-- Texto mostrado --
>>>>

La Casa Blanca incluyó a Raúl Castro en una imagen política sobre “enemigos de Estados Unidos”, luego de que el Departamento de Justicia desclasificara una acusación formal contra el exgobernante cubano por el derribo de dos avionetas civiles de Hermanos al Rescate, ocurrido el 24 de febrero de 1996 en aguas internacionales.
La pieza gráfica, atribuida a la cuenta oficial de la Casa Blanca en X, muestra el encabezado “Enemigos de Estados Unidos – neutralizados, por el presidente Donald J. Trump” y la frase “Se hará justicia”. Junto a Castro aparecen Nicolás Maduro, Ali Jamenei y Abu-Bilal Al-Minuki.
Justice will be served. pic.twitter.com/jdnIiTtsd7
— The White House (@WhiteHouse) May 20, 2026
El exjefe militar cubano, de 94 años, figura con la etiqueta “imputado”. Los demás nombres aparecen señalados con otros rótulos, como arrestado o eliminado, según la composición divulgada. La imagen llevó el proceso judicial a un plano político de alto impacto y colocó nuevamente a La Habana bajo presión pública en Washington.
Raúl Castro aparece como imputado en cartel de la Casa Blanca
El Departamento de Justicia de Estados Unidos confirmó la desclasificación de una acusación sustitutiva contra Raúl Modesto Castro Ruz y otros cinco acusados por su presunta responsabilidad en el ataque contra dos aeronaves civiles desarmadas de Hermanos al Rescate, organización conocida en español como Hermanos al Rescate.

<<<<

-- Entradas de datos almacenados --
>>>>

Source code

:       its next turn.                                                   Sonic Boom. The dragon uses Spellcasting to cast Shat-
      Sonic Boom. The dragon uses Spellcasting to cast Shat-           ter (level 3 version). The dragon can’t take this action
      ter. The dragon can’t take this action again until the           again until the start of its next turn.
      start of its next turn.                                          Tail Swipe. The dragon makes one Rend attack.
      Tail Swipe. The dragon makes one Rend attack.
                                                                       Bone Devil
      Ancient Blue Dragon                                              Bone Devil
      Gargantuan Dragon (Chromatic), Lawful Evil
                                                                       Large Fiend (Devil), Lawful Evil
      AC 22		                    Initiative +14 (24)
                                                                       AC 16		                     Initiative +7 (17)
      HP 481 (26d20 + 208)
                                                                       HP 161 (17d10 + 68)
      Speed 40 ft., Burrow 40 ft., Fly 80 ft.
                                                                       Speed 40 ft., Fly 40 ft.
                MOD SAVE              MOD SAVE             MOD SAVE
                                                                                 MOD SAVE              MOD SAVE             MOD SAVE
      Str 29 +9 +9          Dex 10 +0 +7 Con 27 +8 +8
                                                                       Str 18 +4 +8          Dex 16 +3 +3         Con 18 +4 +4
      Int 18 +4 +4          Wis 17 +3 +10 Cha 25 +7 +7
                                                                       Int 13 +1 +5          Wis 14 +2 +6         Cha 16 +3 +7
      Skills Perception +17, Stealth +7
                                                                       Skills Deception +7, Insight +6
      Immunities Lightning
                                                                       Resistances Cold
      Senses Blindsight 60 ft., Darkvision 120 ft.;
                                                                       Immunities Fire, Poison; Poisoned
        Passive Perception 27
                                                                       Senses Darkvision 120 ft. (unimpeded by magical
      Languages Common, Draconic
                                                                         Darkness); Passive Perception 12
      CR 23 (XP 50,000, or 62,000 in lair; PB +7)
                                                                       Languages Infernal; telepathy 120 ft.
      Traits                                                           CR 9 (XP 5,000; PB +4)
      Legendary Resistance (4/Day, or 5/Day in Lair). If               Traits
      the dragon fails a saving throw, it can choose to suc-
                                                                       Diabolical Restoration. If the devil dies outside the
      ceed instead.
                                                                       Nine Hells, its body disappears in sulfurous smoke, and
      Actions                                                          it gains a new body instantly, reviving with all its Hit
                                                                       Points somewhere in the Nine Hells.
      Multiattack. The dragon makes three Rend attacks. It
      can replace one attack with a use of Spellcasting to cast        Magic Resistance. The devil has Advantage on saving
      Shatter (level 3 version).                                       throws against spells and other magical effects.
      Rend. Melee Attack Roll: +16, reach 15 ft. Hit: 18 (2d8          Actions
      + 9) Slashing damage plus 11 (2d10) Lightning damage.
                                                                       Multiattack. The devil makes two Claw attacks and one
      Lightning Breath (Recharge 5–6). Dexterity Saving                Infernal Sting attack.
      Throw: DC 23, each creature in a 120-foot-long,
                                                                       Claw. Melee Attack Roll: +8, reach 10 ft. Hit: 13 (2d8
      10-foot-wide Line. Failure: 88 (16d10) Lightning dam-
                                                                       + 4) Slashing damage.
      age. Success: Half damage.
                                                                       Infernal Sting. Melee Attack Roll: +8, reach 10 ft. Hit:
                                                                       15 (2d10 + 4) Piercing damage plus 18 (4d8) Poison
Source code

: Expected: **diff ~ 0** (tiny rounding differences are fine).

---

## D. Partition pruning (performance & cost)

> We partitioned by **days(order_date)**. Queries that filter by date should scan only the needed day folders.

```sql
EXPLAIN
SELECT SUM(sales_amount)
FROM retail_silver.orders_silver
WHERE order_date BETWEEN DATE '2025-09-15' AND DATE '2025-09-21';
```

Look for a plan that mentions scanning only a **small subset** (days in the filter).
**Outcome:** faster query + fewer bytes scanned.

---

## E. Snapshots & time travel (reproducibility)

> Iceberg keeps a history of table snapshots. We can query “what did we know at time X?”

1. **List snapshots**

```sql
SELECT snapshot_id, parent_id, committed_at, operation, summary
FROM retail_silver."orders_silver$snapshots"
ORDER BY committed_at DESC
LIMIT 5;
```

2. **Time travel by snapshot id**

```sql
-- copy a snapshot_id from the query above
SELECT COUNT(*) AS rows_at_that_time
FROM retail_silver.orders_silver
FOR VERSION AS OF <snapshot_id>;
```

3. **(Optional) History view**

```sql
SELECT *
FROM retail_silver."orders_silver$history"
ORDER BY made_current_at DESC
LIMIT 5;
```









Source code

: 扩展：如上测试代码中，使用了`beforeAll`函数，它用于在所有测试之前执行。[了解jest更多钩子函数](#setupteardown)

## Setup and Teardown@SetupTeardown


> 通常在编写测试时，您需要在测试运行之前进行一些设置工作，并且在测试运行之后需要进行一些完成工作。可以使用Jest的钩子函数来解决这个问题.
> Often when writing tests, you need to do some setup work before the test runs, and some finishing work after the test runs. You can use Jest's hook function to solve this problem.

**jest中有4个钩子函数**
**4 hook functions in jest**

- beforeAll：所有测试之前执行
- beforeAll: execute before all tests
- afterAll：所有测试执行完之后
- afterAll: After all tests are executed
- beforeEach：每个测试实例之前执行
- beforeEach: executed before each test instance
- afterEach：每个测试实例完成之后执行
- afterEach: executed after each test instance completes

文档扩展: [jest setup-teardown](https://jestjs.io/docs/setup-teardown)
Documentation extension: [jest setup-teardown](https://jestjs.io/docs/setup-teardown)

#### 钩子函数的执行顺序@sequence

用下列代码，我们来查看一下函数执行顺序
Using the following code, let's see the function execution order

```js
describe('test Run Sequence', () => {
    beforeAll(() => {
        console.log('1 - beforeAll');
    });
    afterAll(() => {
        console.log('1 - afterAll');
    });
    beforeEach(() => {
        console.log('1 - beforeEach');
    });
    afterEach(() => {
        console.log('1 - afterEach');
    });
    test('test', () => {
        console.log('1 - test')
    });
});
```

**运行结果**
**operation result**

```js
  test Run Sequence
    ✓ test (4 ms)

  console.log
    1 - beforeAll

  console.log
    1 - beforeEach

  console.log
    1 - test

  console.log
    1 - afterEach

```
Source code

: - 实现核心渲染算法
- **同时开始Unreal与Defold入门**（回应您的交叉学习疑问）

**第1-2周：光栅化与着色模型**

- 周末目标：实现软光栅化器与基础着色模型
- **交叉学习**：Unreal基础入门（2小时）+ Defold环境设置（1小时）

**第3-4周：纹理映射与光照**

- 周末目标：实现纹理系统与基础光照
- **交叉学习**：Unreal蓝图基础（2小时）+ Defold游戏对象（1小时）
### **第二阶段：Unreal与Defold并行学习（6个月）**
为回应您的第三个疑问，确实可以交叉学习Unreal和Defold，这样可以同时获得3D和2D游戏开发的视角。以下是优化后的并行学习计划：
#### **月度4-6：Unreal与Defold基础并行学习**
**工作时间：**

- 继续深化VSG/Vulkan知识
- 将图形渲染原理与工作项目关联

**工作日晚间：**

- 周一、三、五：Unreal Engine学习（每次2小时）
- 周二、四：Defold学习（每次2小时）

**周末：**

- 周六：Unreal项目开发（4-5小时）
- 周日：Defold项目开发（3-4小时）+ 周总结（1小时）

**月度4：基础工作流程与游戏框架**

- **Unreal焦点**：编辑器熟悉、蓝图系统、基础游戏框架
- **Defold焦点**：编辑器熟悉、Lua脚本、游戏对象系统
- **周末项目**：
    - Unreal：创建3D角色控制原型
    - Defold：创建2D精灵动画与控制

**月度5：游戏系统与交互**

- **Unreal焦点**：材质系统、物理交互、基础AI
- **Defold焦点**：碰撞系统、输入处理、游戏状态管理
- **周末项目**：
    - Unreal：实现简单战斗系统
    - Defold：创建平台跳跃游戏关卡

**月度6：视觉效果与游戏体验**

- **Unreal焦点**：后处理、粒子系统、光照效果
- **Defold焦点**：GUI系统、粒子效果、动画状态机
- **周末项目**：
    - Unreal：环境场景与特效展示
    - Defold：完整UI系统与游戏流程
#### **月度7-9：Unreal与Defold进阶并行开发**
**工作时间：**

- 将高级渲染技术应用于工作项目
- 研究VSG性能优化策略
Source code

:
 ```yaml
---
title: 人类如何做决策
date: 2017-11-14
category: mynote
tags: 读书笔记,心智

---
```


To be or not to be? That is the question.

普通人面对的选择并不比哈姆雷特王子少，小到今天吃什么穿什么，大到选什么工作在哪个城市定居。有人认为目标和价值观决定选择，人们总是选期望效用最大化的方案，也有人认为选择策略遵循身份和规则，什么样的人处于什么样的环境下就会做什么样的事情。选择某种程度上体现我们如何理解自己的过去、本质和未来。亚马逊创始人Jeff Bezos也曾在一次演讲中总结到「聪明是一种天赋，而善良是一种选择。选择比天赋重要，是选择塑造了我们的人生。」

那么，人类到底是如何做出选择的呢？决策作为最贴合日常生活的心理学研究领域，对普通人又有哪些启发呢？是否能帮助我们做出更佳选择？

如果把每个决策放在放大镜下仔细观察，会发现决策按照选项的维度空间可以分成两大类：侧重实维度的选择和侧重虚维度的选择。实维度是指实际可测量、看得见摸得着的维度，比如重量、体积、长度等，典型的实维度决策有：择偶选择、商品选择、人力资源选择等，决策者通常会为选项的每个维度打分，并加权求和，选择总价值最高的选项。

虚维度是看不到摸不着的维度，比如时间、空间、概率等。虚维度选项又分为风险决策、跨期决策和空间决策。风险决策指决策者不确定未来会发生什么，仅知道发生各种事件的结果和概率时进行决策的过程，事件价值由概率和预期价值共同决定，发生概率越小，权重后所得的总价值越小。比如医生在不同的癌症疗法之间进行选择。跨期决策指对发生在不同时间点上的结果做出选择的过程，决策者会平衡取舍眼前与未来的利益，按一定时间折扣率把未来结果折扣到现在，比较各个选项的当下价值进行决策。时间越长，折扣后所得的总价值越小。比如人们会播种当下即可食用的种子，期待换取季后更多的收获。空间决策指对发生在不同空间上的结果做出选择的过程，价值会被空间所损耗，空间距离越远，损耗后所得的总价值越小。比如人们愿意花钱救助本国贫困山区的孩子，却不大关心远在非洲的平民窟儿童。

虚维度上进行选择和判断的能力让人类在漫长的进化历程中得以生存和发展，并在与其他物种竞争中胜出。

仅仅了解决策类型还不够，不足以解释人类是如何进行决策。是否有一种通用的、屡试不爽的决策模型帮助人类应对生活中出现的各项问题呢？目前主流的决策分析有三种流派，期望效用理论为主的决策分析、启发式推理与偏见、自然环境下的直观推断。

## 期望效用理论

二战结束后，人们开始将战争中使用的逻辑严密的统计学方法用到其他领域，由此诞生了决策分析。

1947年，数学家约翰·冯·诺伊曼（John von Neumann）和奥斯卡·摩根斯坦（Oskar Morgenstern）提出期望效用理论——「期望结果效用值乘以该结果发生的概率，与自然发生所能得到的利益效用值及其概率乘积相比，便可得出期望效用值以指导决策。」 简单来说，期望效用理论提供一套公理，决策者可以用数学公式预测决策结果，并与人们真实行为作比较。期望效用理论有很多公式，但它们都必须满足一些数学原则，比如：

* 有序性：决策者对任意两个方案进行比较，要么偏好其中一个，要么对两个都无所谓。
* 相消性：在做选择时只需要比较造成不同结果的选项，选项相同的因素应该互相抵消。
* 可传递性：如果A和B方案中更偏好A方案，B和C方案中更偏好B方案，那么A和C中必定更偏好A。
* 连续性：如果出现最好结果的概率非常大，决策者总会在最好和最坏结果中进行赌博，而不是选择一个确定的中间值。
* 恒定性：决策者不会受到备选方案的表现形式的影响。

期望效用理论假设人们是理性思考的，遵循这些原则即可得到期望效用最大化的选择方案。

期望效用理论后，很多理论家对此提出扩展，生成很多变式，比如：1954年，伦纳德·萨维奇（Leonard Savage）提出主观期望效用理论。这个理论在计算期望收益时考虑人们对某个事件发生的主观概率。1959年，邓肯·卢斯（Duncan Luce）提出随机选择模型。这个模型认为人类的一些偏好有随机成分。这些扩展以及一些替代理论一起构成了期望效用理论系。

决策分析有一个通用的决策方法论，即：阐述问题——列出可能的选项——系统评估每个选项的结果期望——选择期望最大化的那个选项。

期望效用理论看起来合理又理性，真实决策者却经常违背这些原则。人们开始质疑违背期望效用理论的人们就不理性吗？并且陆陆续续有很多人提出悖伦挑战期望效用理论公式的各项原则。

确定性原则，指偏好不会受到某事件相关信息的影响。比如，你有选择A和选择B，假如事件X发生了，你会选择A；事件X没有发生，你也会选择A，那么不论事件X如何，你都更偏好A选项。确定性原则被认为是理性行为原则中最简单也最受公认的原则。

<<<<

-- Consignas del ejercicio --
1. Según la nota sobre el cartel de la Casa Blanca, ¿en qué fecha ocurrió el derribo de las dos avionetas de Hermanos al Rescate?
2. Prosiga la nota sobre el cartel de la Casa Blanca a partir de su última oración.

-- Respuestas por consigna --
1. El 24 de febrero de 1996.

2.
En aquel hecho murieron Carlos Costa, Armando Alejandre Jr., Mario de la Peña y Pablo Morales. De acuerdo con la acusación federal, cazas MiG de la Fuerza Aérea cubana dispararon misiles aire-aire contra las avionetas Cessna. Los cuerpos de las cuatro víctimas nunca fueron recuperados.
La Fiscalía sostiene que las aeronaves cumplían una misión civil y que fueron derribadas fuera del espacio territorial cubano, sin advertencia previa.
Departamento de Justicia acusa por el derribo de Hermanos al Rescate
Los cargos incluyen conspiración para matar a ciudadanos estadounidenses, destrucción de aeronaves y cuatro cargos de asesinato. Además de Raúl Castro, Estados Unidos imputó a Lorenzo Alberto Pérez-Pérez, Emilio José Palacio Blanco, José Fidel Gual Barzaga, Raúl Simanca Cárdenas y Luis Raúl González-Pardo Rodríguez.
González-Pardo Rodríguez ya se encuentra bajo custodia estadounidense por otro proceso relacionado con presuntas declaraciones falsas en documentos migratorios.
El fiscal general interino Todd Blanche defendió la acción judicial y afirmó que Washington busca llevar ante la justicia a los responsables de la muerte de cuatro estadounidenses. “si matas estadounidenses, te perseguiremos”, declaró el funcionario.
La acusación no representa una condena. Todos los imputados conservan la presunción de inocencia mientras avance el proceso.
La Habana cierra filas alrededor del exgobernante cubano
El régimen cubano reaccionó con rapidez. El canciller Bruno Rodríguez calificó de “superficial y desinformada” una declaración crítica de la Casa Blanca contra el gobierno comunista de Cuba, poco después de conocerse la imputación contra Castro, según Reuters.
Miguel Díaz-Canel también salió en defensa del exgobernante y presentó el caso como una operación política. La respuesta oficial buscó proteger la figura de Raúl Castro, pese a que la acusación revive uno de los episodios más graves entre Cuba y Estados Unidos desde el fin de la Guerra Fría.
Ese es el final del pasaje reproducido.